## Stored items
Start of Block

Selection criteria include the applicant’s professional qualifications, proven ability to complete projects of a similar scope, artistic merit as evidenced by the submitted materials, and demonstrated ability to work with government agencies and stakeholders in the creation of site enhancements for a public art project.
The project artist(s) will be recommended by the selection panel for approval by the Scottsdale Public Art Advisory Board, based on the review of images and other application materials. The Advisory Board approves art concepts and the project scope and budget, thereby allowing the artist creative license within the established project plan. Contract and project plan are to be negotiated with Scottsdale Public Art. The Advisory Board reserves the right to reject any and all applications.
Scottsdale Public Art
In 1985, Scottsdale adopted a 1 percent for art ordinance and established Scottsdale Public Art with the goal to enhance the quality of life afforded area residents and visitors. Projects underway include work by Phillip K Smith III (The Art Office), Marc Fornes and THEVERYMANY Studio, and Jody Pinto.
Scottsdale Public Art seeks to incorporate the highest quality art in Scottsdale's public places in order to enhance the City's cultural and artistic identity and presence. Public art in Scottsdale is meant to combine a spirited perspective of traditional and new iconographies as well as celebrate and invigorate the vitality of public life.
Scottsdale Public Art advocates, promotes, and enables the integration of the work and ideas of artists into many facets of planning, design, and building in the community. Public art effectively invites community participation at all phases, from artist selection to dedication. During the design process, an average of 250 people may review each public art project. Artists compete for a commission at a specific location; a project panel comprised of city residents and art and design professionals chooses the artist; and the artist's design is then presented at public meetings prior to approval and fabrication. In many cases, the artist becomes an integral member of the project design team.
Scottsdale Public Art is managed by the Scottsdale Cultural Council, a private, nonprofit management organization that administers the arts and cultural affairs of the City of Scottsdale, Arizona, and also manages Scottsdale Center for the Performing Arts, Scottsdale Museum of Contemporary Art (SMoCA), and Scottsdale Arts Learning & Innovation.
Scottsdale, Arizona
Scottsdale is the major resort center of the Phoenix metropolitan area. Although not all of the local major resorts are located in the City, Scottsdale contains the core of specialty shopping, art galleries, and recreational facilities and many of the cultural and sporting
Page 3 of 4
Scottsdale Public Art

End of Block

## PROBLEM DESCRIPTION
In the data above, find each line that has the word "cultural" and copy it out.

## SOLUTION BELOW
Scottsdale Public Art seeks to incorporate the highest quality art in Scottsdale's public places in order to enhance the City's cultural and artistic identity and presence. Public art in Scottsdale is meant to combine a spirited perspective of traditional and new iconographies as well as celebrate and invigorate the vitality of public life.
Scottsdale Public Art is managed by the Scottsdale Cultural Council, a private, nonprofit management organization that administers the arts and cultural affairs of the City of Scottsdale, Arizona, and also manages Scottsdale Center for the Performing Arts, Scottsdale Museum of Contemporary Art (SMoCA), and Scottsdale Arts Learning & Innovation.
Scottsdale is the major resort center of the Phoenix metropolitan area. Although not all of the local major resorts are located in the City, Scottsdale contains the core of specialty shopping, art galleries, and recreational facilities and many of the cultural and sporting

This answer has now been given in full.